Information provided:

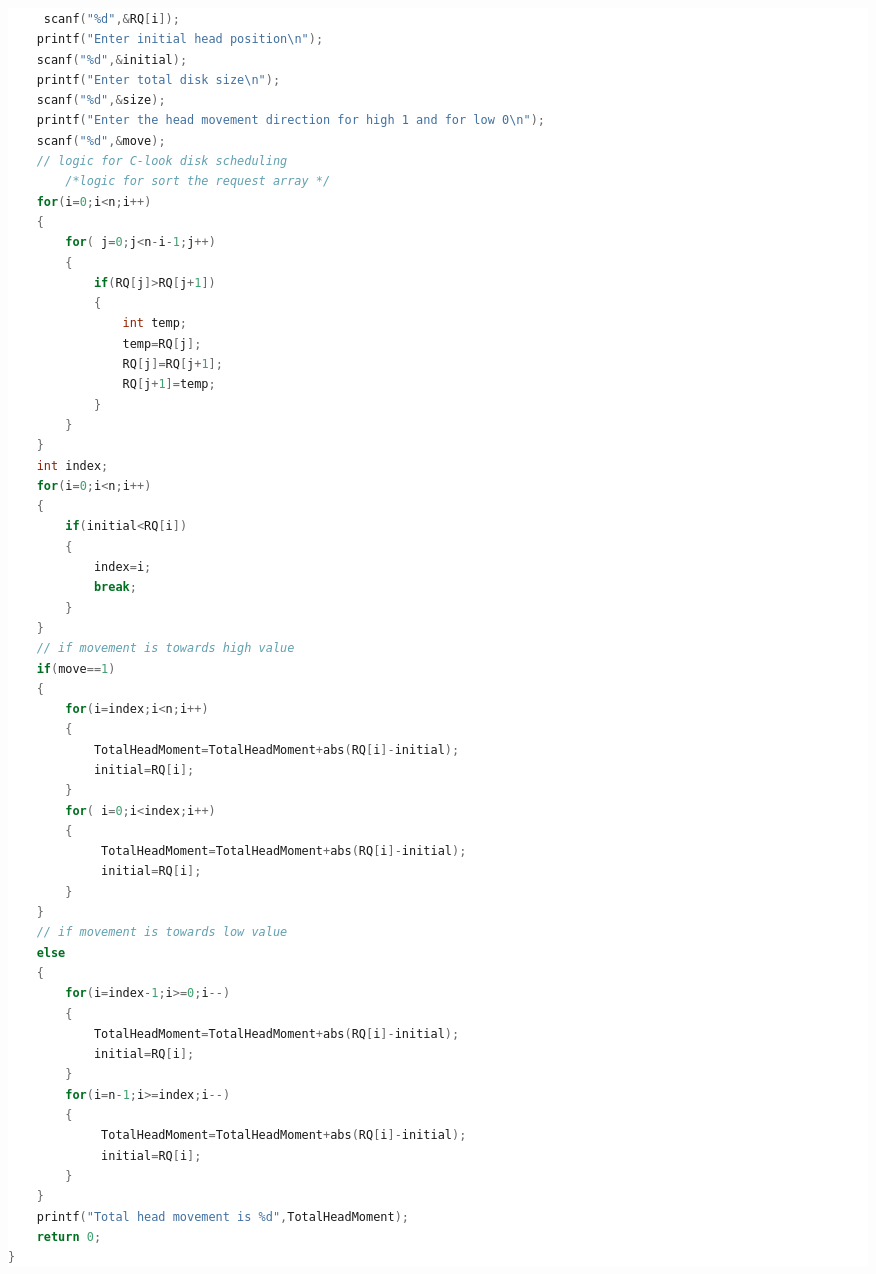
 ```C
     scanf("%d",&RQ[i]);
    printf("Enter initial head position\n");
    scanf("%d",&initial);
    printf("Enter total disk size\n");
    scanf("%d",&size);
    printf("Enter the head movement direction for high 1 and for low 0\n");
    scanf("%d",&move); 
    // logic for C-look disk scheduling 
        /*logic for sort the request array */
    for(i=0;i<n;i++)
    {
        for( j=0;j<n-i-1;j++)
        {
            if(RQ[j]>RQ[j+1])
            {
                int temp;
                temp=RQ[j];
                RQ[j]=RQ[j+1];
                RQ[j+1]=temp;
            }
        }
    }
    int index;
    for(i=0;i<n;i++)
    {
        if(initial<RQ[i])
        {
            index=i;
            break;
        }
    } 
    // if movement is towards high value
    if(move==1)
    {
        for(i=index;i<n;i++)
        {
            TotalHeadMoment=TotalHeadMoment+abs(RQ[i]-initial);
            initial=RQ[i];
        } 
        for( i=0;i<index;i++)
        {
             TotalHeadMoment=TotalHeadMoment+abs(RQ[i]-initial);
             initial=RQ[i]; 
        }
    }
    // if movement is towards low value
    else
    {
        for(i=index-1;i>=0;i--)
        {
            TotalHeadMoment=TotalHeadMoment+abs(RQ[i]-initial);
            initial=RQ[i];
        } 
        for(i=n-1;i>=index;i--)
        {
             TotalHeadMoment=TotalHeadMoment+abs(RQ[i]-initial);
             initial=RQ[i]; 
        }
    }
    printf("Total head movement is %d",TotalHeadMoment);
    return 0;
}
```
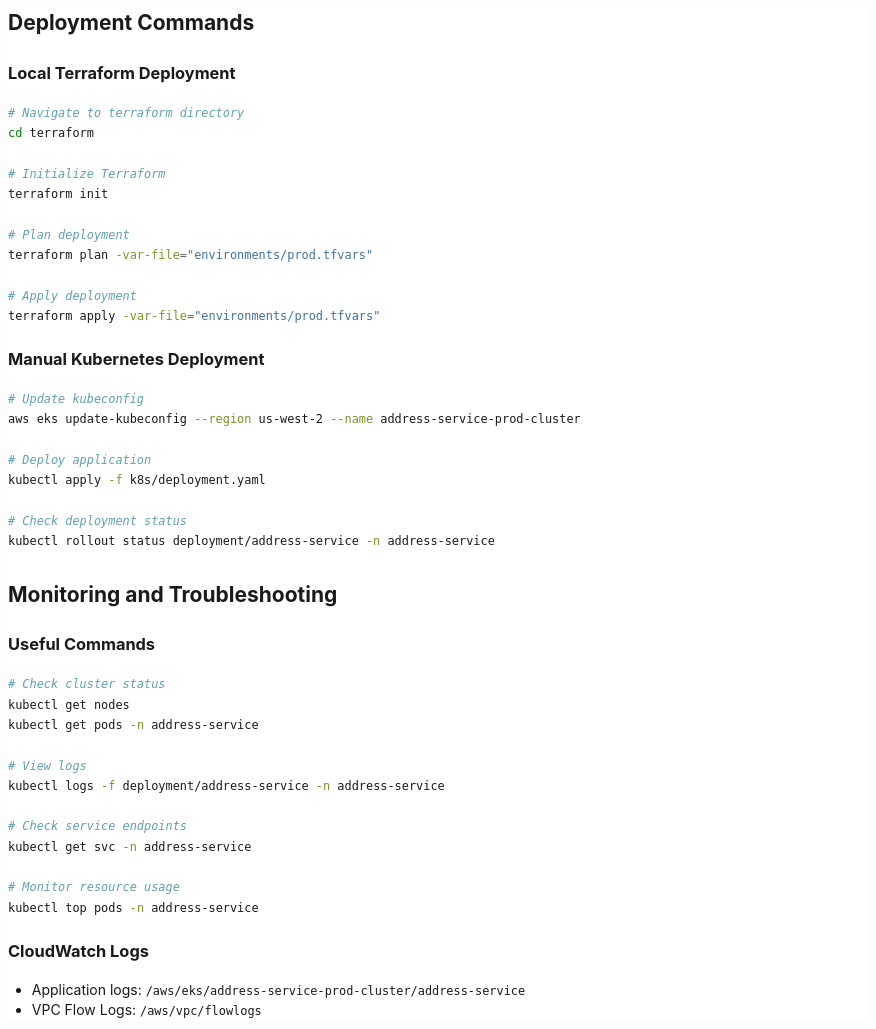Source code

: ## Deployment Commands

### Local Terraform Deployment
```bash
# Navigate to terraform directory
cd terraform

# Initialize Terraform
terraform init

# Plan deployment
terraform plan -var-file="environments/prod.tfvars"

# Apply deployment
terraform apply -var-file="environments/prod.tfvars"
```

### Manual Kubernetes Deployment
```bash
# Update kubeconfig
aws eks update-kubeconfig --region us-west-2 --name address-service-prod-cluster

# Deploy application
kubectl apply -f k8s/deployment.yaml

# Check deployment status
kubectl rollout status deployment/address-service -n address-service
```

## Monitoring and Troubleshooting

### Useful Commands
```bash
# Check cluster status
kubectl get nodes
kubectl get pods -n address-service

# View logs
kubectl logs -f deployment/address-service -n address-service

# Check service endpoints
kubectl get svc -n address-service

# Monitor resource usage
kubectl top pods -n address-service
```

### CloudWatch Logs
- Application logs: `/aws/eks/address-service-prod-cluster/address-service`
- VPC Flow Logs: `/aws/vpc/flowlogs`
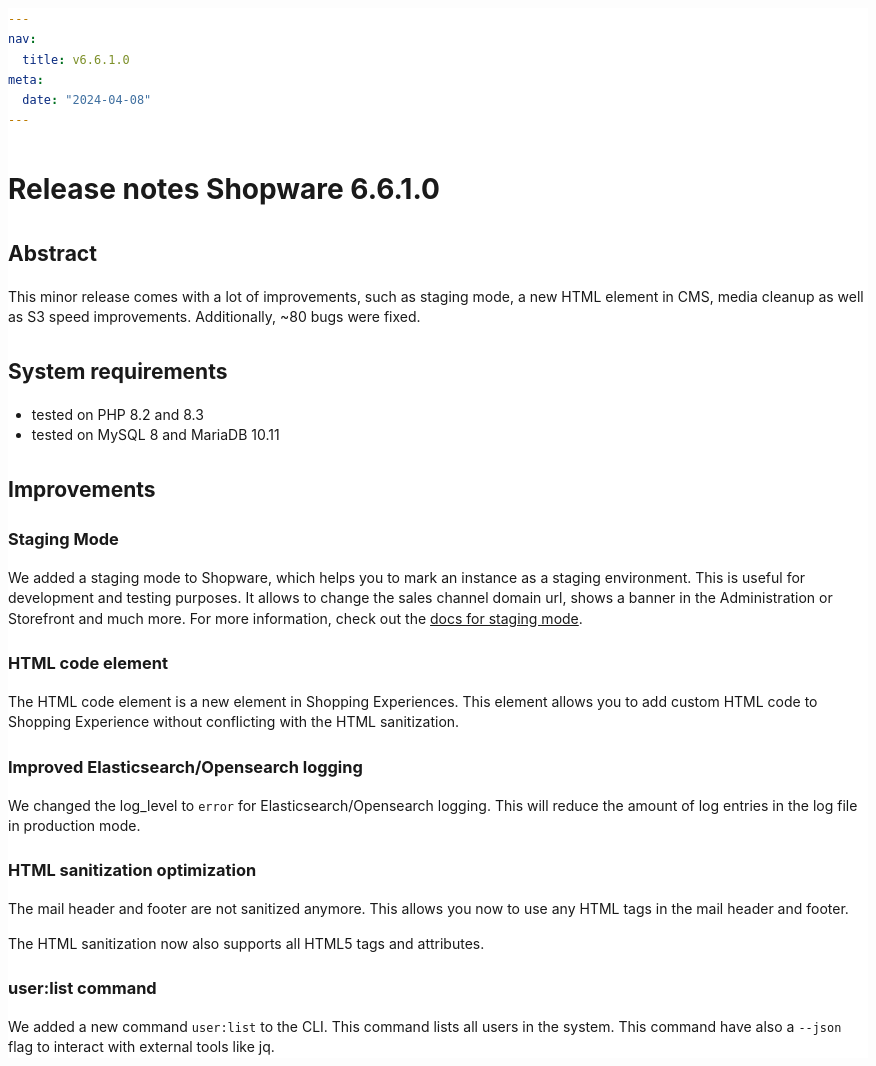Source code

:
 ```yaml
---
nav:
  title: v6.6.1.0
meta:
  date: "2024-04-08"
---
```

# Release notes Shopware 6.6.1.0

## Abstract

This minor release comes with a lot of improvements, such as staging mode, a new HTML element in CMS, media cleanup as well as S3 speed improvements. Additionally, ~80 bugs were fixed.

## System requirements

* tested on PHP 8.2 and 8.3
* tested on MySQL 8 and MariaDB 10.11

## Improvements

### Staging Mode

We added a staging mode to Shopware, which helps you to mark an instance as a staging environment. This is useful for development and testing purposes. It allows to change the sales channel domain url, shows a banner in the Administration or Storefront and much more. For more information, check out the [docs for staging mode](https://developer.shopware.com/docs/guides/hosting/configurations/shopware/staging.html).

### HTML code element

The HTML code element is a new element in Shopping Experiences. This element allows you to add custom HTML code to Shopping Experience without conflicting with the HTML sanitization.

### Improved Elasticsearch/Opensearch logging

We changed the log_level to `error` for Elasticsearch/Opensearch logging. This will reduce the amount of log entries in the log file in production mode.

### HTML sanitization optimization

The mail header and footer are not sanitized anymore. This allows you now to use any HTML tags in the mail header and footer.

The HTML sanitization now also supports all HTML5 tags and attributes.

### user:list command

We added a new command `user:list` to the CLI. This command lists all users in the system. This command have also a `--json` flag to interact with external tools like jq.
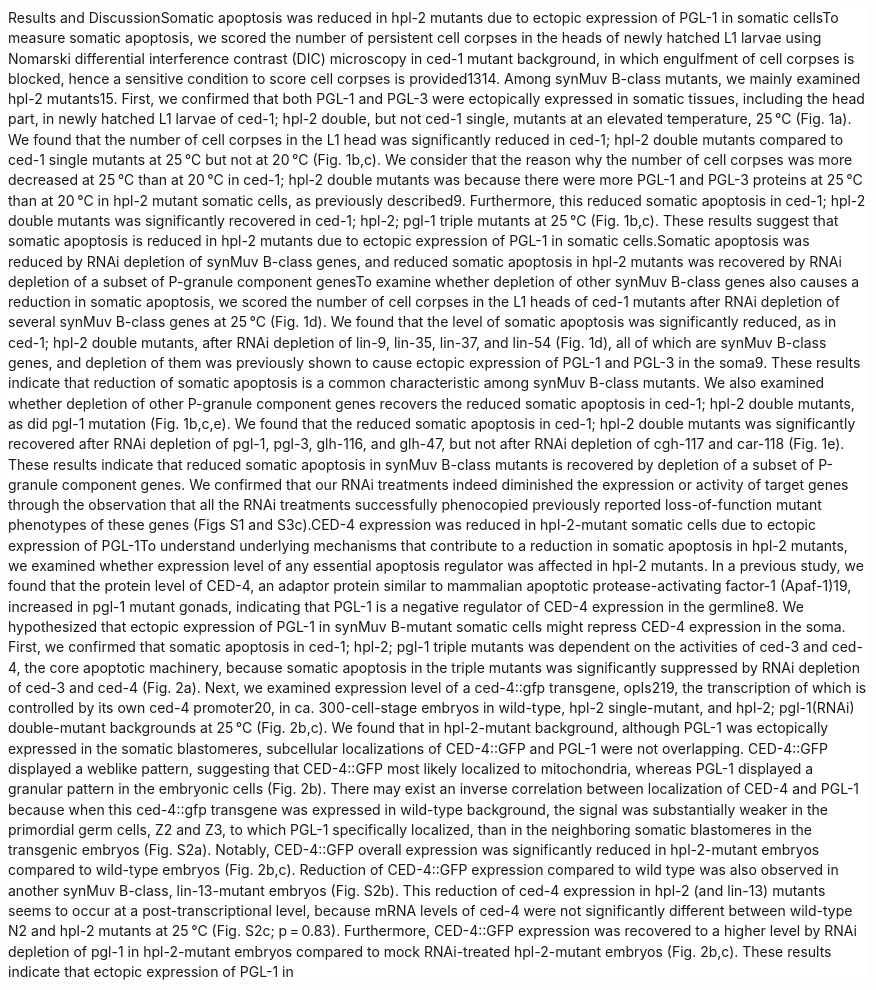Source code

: Results and DiscussionSomatic apoptosis was reduced in hpl-2 mutants due to ectopic expression of PGL-1 in somatic cellsTo measure somatic apoptosis, we scored the number of persistent cell corpses in the heads of newly hatched L1 larvae using Nomarski differential interference contrast (DIC) microscopy in ced-1 mutant background, in which engulfment of cell corpses is blocked, hence a sensitive condition to score cell corpses is provided1314. Among synMuv B-class mutants, we mainly examined hpl-2 mutants15. First, we confirmed that both PGL-1 and PGL-3 were ectopically expressed in somatic tissues, including the head part, in newly hatched L1 larvae of ced-1; hpl-2 double, but not ced-1 single, mutants at an elevated temperature, 25 °C (Fig. 1a). We found that the number of cell corpses in the L1 head was significantly reduced in ced-1; hpl-2 double mutants compared to ced-1 single mutants at 25 °C but not at 20 °C (Fig. 1b,c). We consider that the reason why the number of cell corpses was more decreased at 25 °C than at 20 °C in ced-1; hpl-2 double mutants was because there were more PGL-1 and PGL-3 proteins at 25 °C than at 20 °C in hpl-2 mutant somatic cells, as previously described9. Furthermore, this reduced somatic apoptosis in ced-1; hpl-2 double mutants was significantly recovered in ced-1; hpl-2; pgl-1 triple mutants at 25 °C (Fig. 1b,c). These results suggest that somatic apoptosis is reduced in hpl-2 mutants due to ectopic expression of PGL-1 in somatic cells.Somatic apoptosis was reduced by RNAi depletion of synMuv B-class genes, and reduced somatic apoptosis in hpl-2 mutants was recovered by RNAi depletion of a subset of P-granule component genesTo examine whether depletion of other synMuv B-class genes also causes a reduction in somatic apoptosis, we scored the number of cell corpses in the L1 heads of ced-1 mutants after RNAi depletion of several synMuv B-class genes at 25 °C (Fig. 1d). We found that the level of somatic apoptosis was significantly reduced, as in ced-1; hpl-2 double mutants, after RNAi depletion of lin-9, lin-35, lin-37, and lin-54 (Fig. 1d), all of which are synMuv B-class genes, and depletion of them was previously shown to cause ectopic expression of PGL-1 and PGL-3 in the soma9. These results indicate that reduction of somatic apoptosis is a common characteristic among synMuv B-class mutants. We also examined whether depletion of other P-granule component genes recovers the reduced somatic apoptosis in ced-1; hpl-2 double mutants, as did pgl-1 mutation (Fig. 1b,c,e). We found that the reduced somatic apoptosis in ced-1; hpl-2 double mutants was significantly recovered after RNAi depletion of pgl-1, pgl-3, glh-116, and glh-47, but not after RNAi depletion of cgh-117 and car-118 (Fig. 1e). These results indicate that reduced somatic apoptosis in synMuv B-class mutants is recovered by depletion of a subset of P-granule component genes. We confirmed that our RNAi treatments indeed diminished the expression or activity of target genes through the observation that all the RNAi treatments successfully phenocopied previously reported loss-of-function mutant phenotypes of these genes (Figs S1 and S3c).CED-4 expression was reduced in hpl-2-mutant somatic cells due to ectopic expression of PGL-1To understand underlying mechanisms that contribute to a reduction in somatic apoptosis in hpl-2 mutants, we examined whether expression level of any essential apoptosis regulator was affected in hpl-2 mutants. In a previous study, we found that the protein level of CED-4, an adaptor protein similar to mammalian apoptotic protease-activating factor-1 (Apaf-1)19, increased in pgl-1 mutant gonads, indicating that PGL-1 is a negative regulator of CED-4 expression in the germline8. We hypothesized that ectopic expression of PGL-1 in synMuv B-mutant somatic cells might repress CED-4 expression in the soma. First, we confirmed that somatic apoptosis in ced-1; hpl-2; pgl-1 triple mutants was dependent on the activities of ced-3 and ced-4, the core apoptotic machinery, because somatic apoptosis in the triple mutants was significantly suppressed by RNAi depletion of ced-3 and ced-4 (Fig. 2a). Next, we examined expression level of a ced-4::gfp transgene, opIs219, the transcription of which is controlled by its own ced-4 promoter20, in ca. 300-cell-stage embryos in wild-type, hpl-2 single-mutant, and hpl-2; pgl-1(RNAi) double-mutant backgrounds at 25 °C (Fig. 2b,c). We found that in hpl-2-mutant background, although PGL-1 was ectopically expressed in the somatic blastomeres, subcellular localizations of CED-4::GFP and PGL-1 were not overlapping. CED-4::GFP displayed a weblike pattern, suggesting that CED-4::GFP most likely localized to mitochondria, whereas PGL-1 displayed a granular pattern in the embryonic cells (Fig. 2b). There may exist an inverse correlation between localization of CED-4 and PGL-1 because when this ced-4::gfp transgene was expressed in wild-type background, the signal was substantially weaker in the primordial germ cells, Z2 and Z3, to which PGL-1 specifically localized, than in the neighboring somatic blastomeres in the transgenic embryos (Fig. S2a). Notably, CED-4::GFP overall expression was significantly reduced in hpl-2-mutant embryos compared to wild-type embryos (Fig. 2b,c). Reduction of CED-4::GFP expression compared to wild type was also observed in another synMuv B-class, lin-13-mutant embryos (Fig. S2b). This reduction of ced-4 expression in hpl-2 (and lin-13) mutants seems to occur at a post-transcriptional level, because mRNA levels of ced-4 were not significantly different between wild-type N2 and hpl-2 mutants at 25 °C (Fig. S2c; p = 0.83). Furthermore, CED-4::GFP expression was recovered to a higher level by RNAi depletion of pgl-1 in hpl-2-mutant embryos compared to mock RNAi-treated hpl-2-mutant embryos (Fig. 2b,c). These results indicate that ectopic expression of PGL-1 in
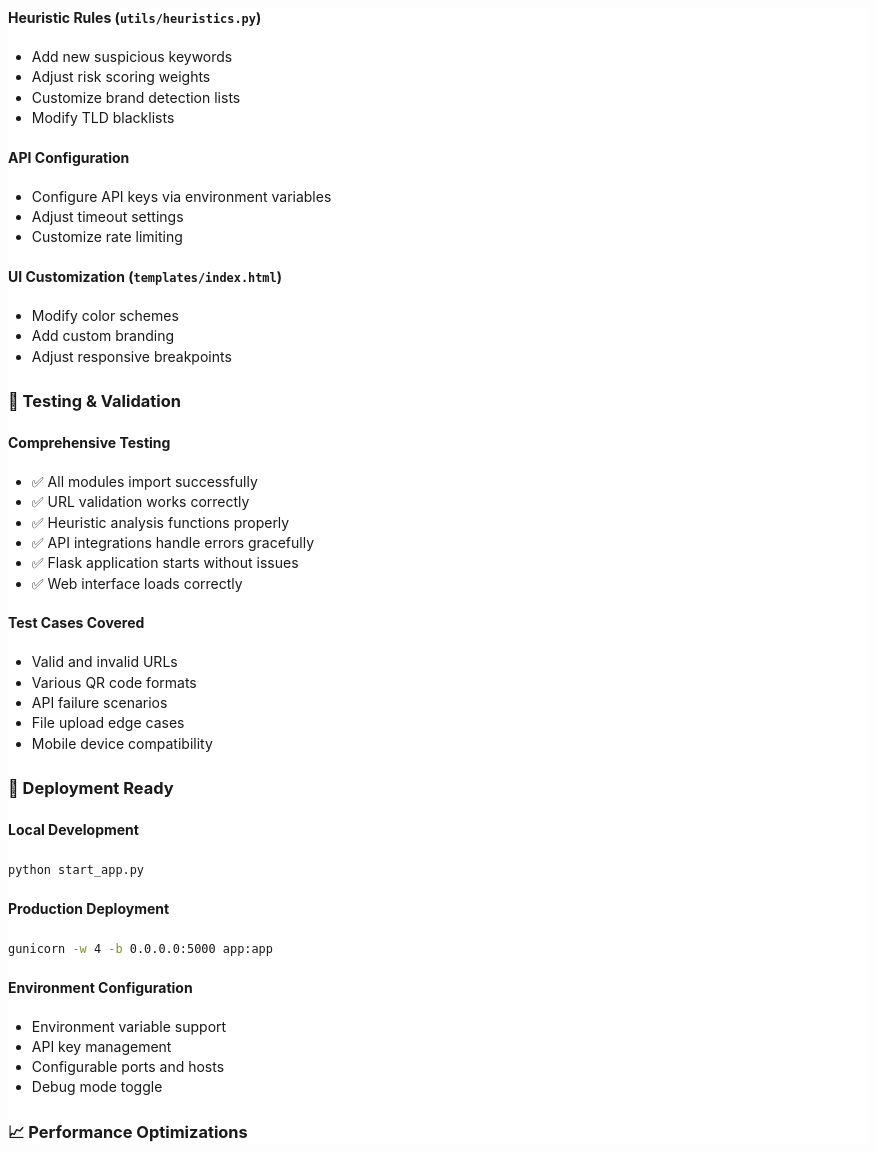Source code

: #### **Heuristic Rules** (`utils/heuristics.py`)
- Add new suspicious keywords
- Adjust risk scoring weights
- Customize brand detection lists
- Modify TLD blacklists

#### **API Configuration**
- Configure API keys via environment variables
- Adjust timeout settings
- Customize rate limiting

#### **UI Customization** (`templates/index.html`)
- Modify color schemes
- Add custom branding
- Adjust responsive breakpoints

### 🐛 Testing & Validation

#### **Comprehensive Testing**
- ✅ All modules import successfully
- ✅ URL validation works correctly
- ✅ Heuristic analysis functions properly
- ✅ API integrations handle errors gracefully
- ✅ Flask application starts without issues
- ✅ Web interface loads correctly

#### **Test Cases Covered**
- Valid and invalid URLs
- Various QR code formats
- API failure scenarios
- File upload edge cases
- Mobile device compatibility

### 🚀 Deployment Ready

#### **Local Development**
```bash
python start_app.py
```

#### **Production Deployment**
```bash
gunicorn -w 4 -b 0.0.0.0:5000 app:app
```

#### **Environment Configuration**
- Environment variable support
- API key management
- Configurable ports and hosts
- Debug mode toggle

### 📈 Performance Optimizations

What needs to be done: Every line, from the one holding "- ✅ All modules import successfully" through the last line of the material above, should be transcribed exactly, and no line outside that range.

Solution to this exercise:
- ✅ All modules import successfully
- ✅ URL validation works correctly
- ✅ Heuristic analysis functions properly
- ✅ API integrations handle errors gracefully
- ✅ Flask application starts without issues
- ✅ Web interface loads correctly

#### **Test Cases Covered**
- Valid and invalid URLs
- Various QR code formats
- API failure scenarios
- File upload edge cases
- Mobile device compatibility

### 🚀 Deployment Ready

#### **Local Development**
```bash
python start_app.py
```

#### **Production Deployment**
```bash
gunicorn -w 4 -b 0.0.0.0:5000 app:app
```

#### **Environment Configuration**
- Environment variable support
- API key management
- Configurable ports and hosts
- Debug mode toggle

### 📈 Performance Optimizations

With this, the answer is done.